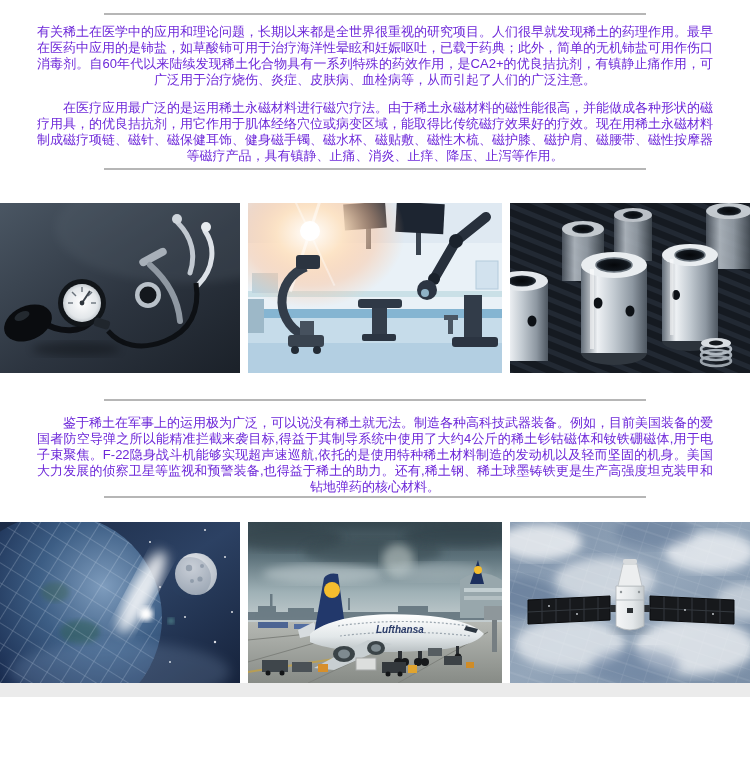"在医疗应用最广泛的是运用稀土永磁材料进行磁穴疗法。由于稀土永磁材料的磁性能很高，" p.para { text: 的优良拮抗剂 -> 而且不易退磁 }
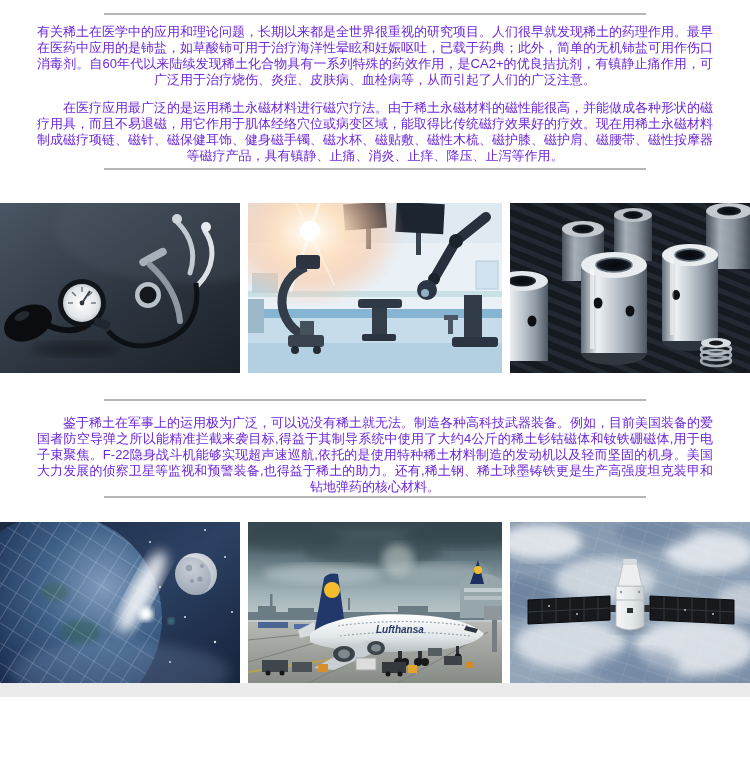"鉴于稀土在军事上的运用极为广泛，可以说没有稀土就无法。制造各种高科技武器装备。例" p.para { html: <p>鉴于稀土在军事上的运用极为广泛，可以说没有稀土就无法。制造各种高科技武器装备。例如，目前美国装备的爱国者防空导弹之所以能精准拦截来袭目标,得益于其制导系统中使用了大约4公斤的稀土钐钴磁体和钕铁硼磁体,用于电子束聚焦。F-22隐身战斗机能够实现超声速巡航,依托的是使用特种稀土材料制造的发动机以及轻而坚固的机身。美国大力发展的侦察卫星等监视和预警装备,也得益于稀土的助力。还有,稀土钢、稀土球墨铸铁更是生产高强度坦克装甲和钻地弹药的核心材料。</p> -> none }
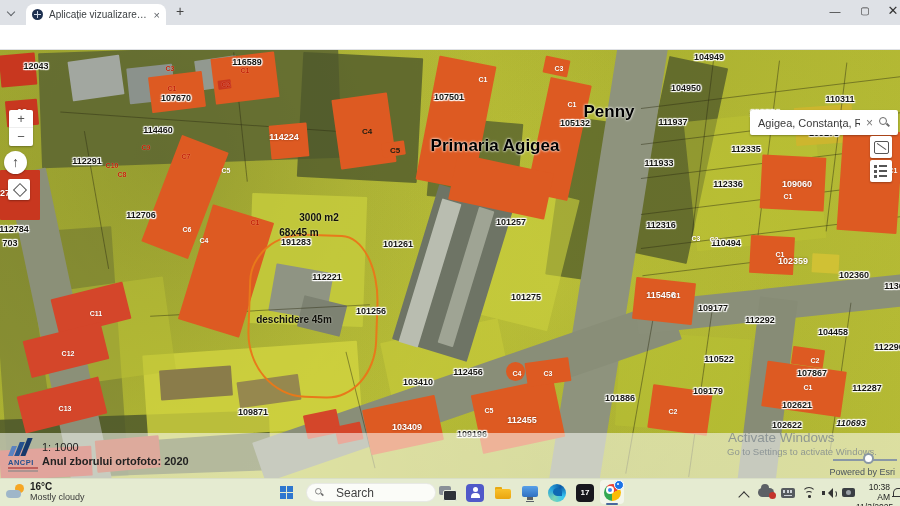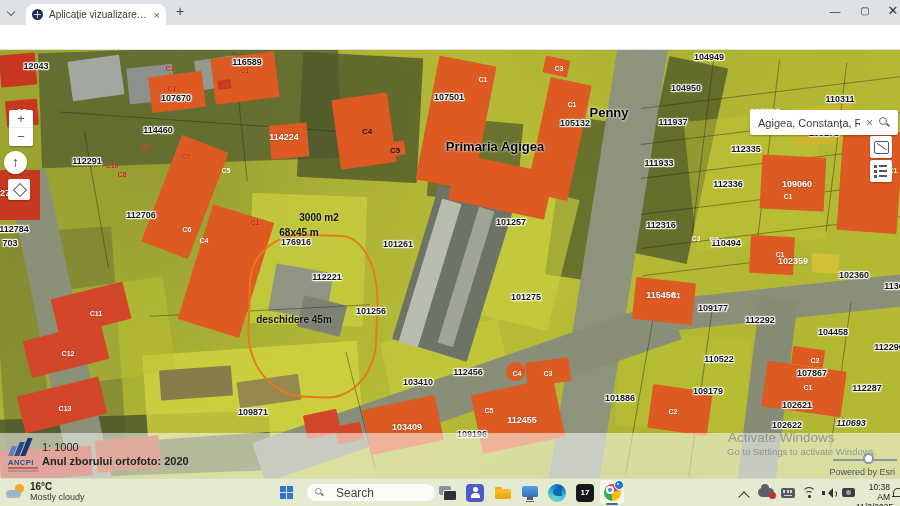"Penny" .lplace { font-size: 13px -> 17px }
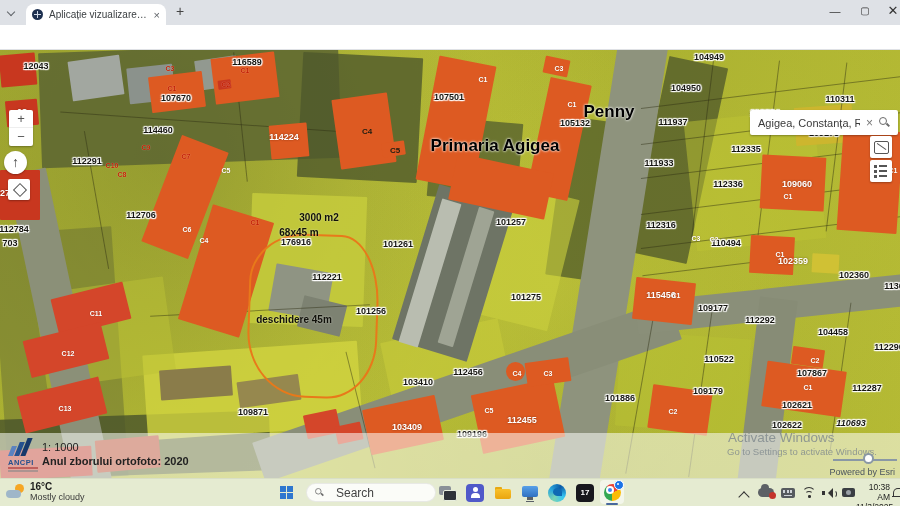"176916" div.mlabel { text: 176916 -> 191283 }
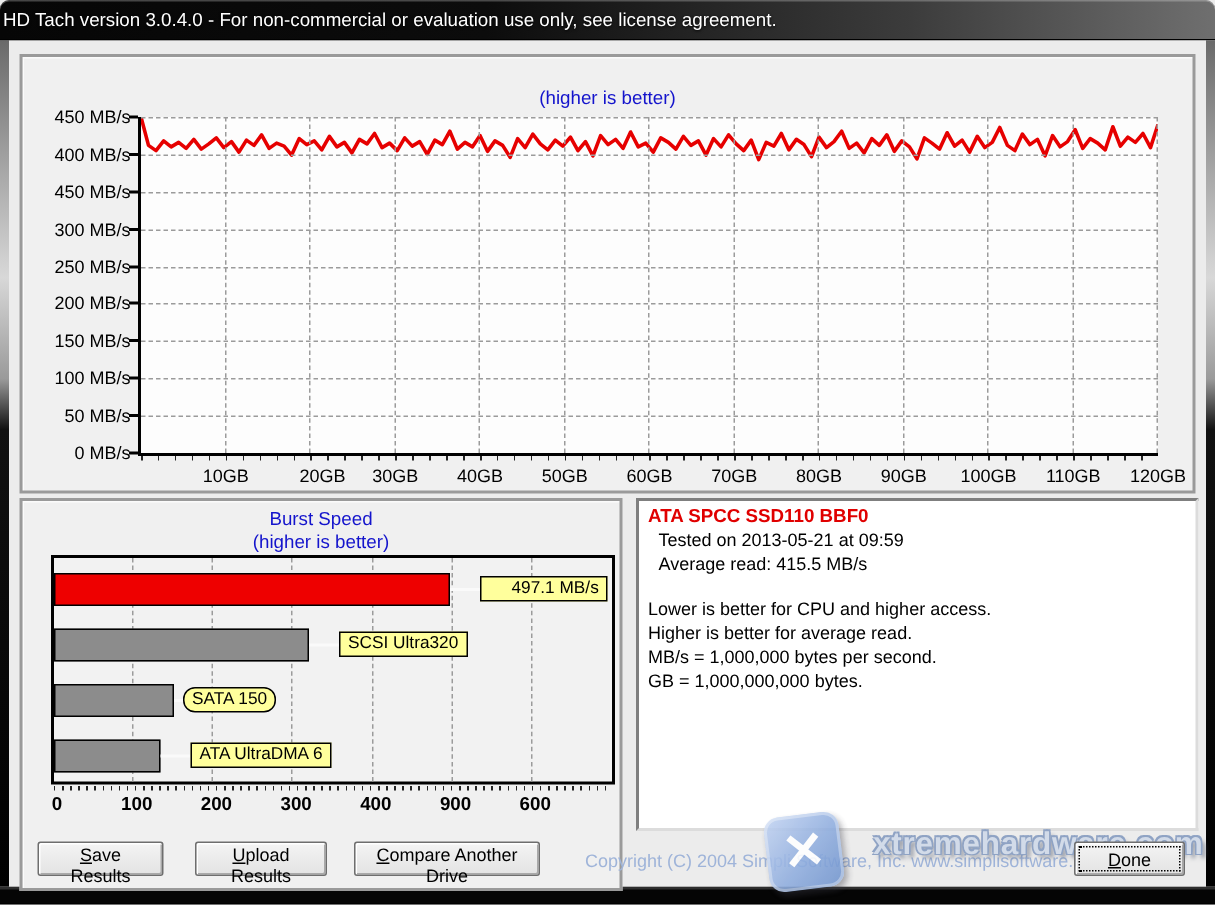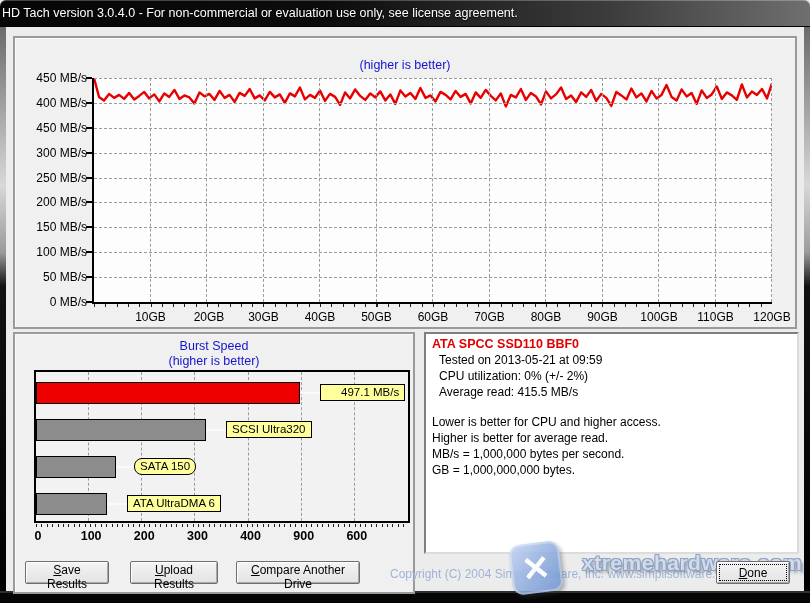"20GB" div.xlabel { left: 164px -> 170px }
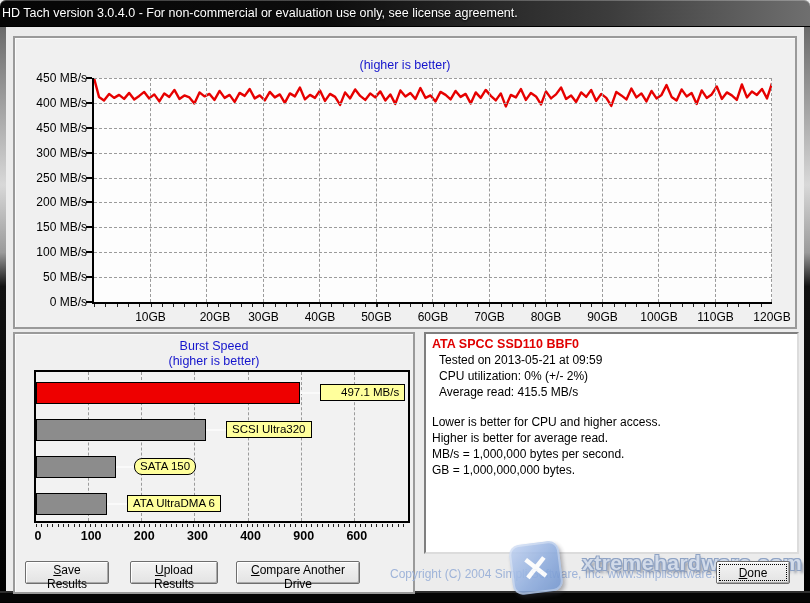"CPU utilization: 0% (+/- 2%)" div.info-line { html: <div>CPU utilization: 0% (+/- 2%)</div> -> none }
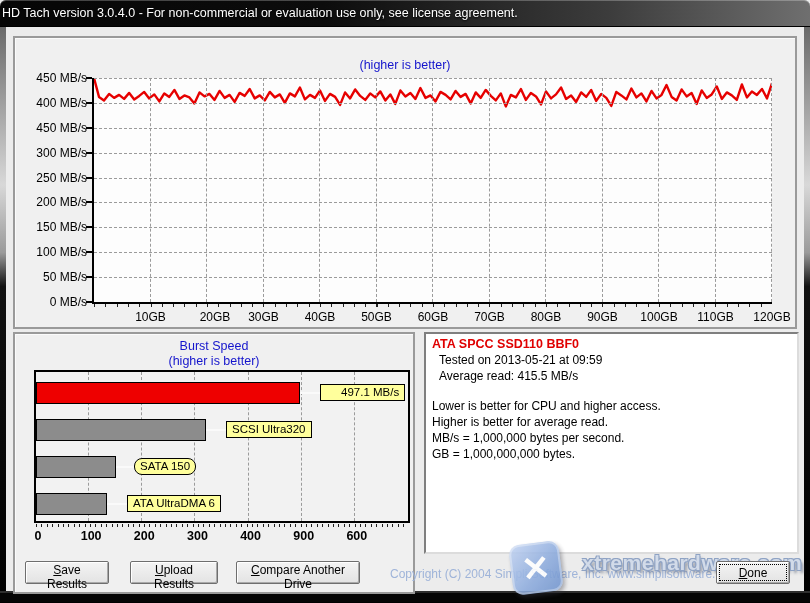"SATA 150" div.blabel { left: 98px -> 86px }
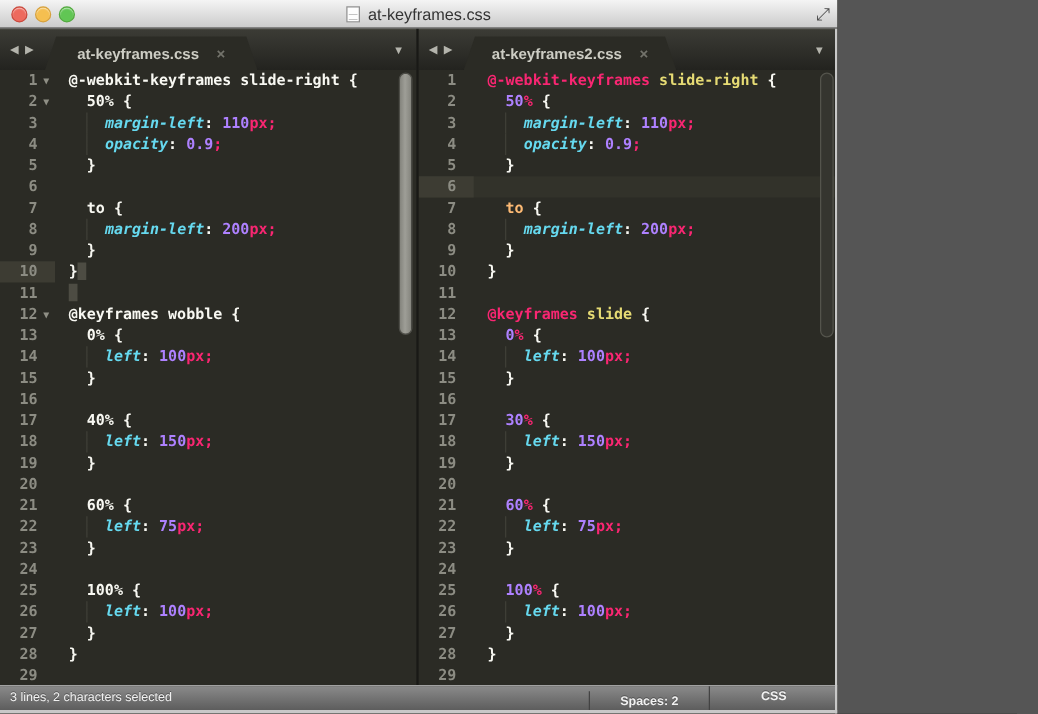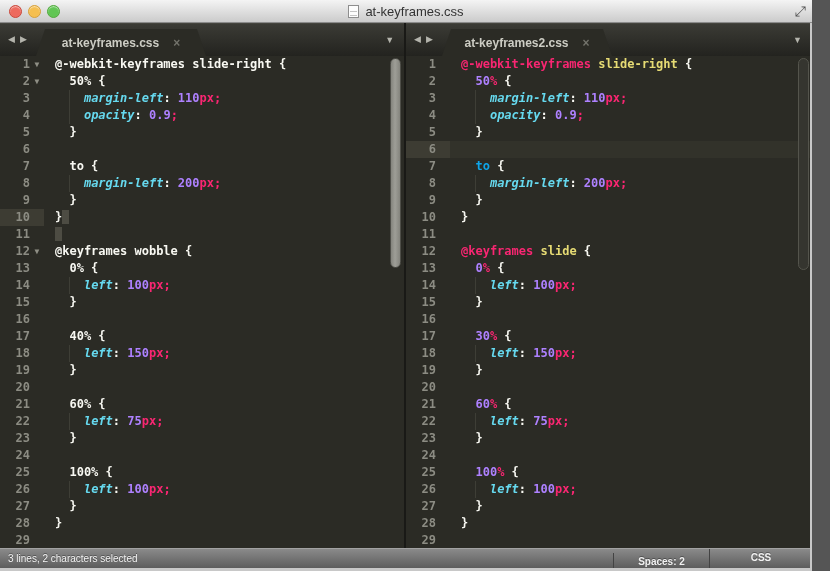"at-keyframes.css" .window { width: 812px -> 670px }
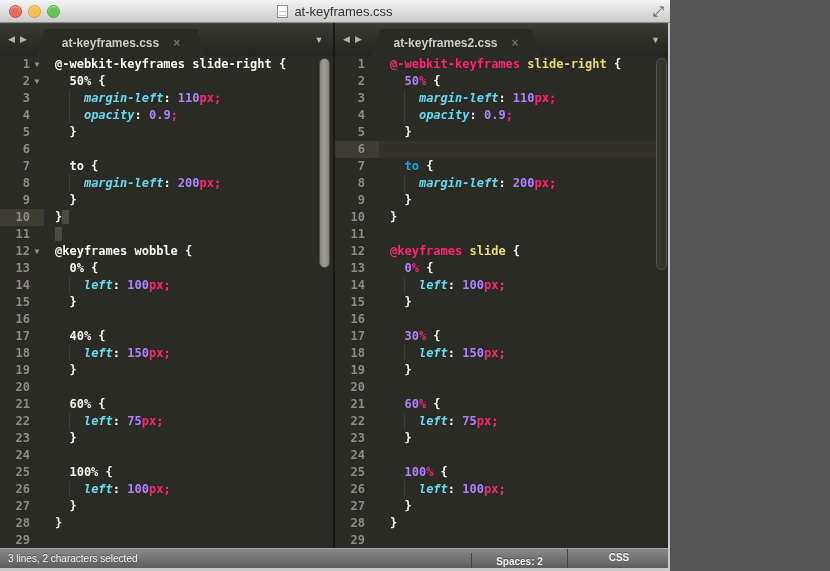"to" .tg { color: #0ea5e9 -> #fdba74 }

**What you need to do**
Starting at the line that contains "width: 812px ->", return every line through the end of the records above exactly as written, and return no pictures.

**Result of the task**
"at-keyframes.css" .window { width: 812px -> 670px }
"to" .tg { color: #0ea5e9 -> #fdba74 }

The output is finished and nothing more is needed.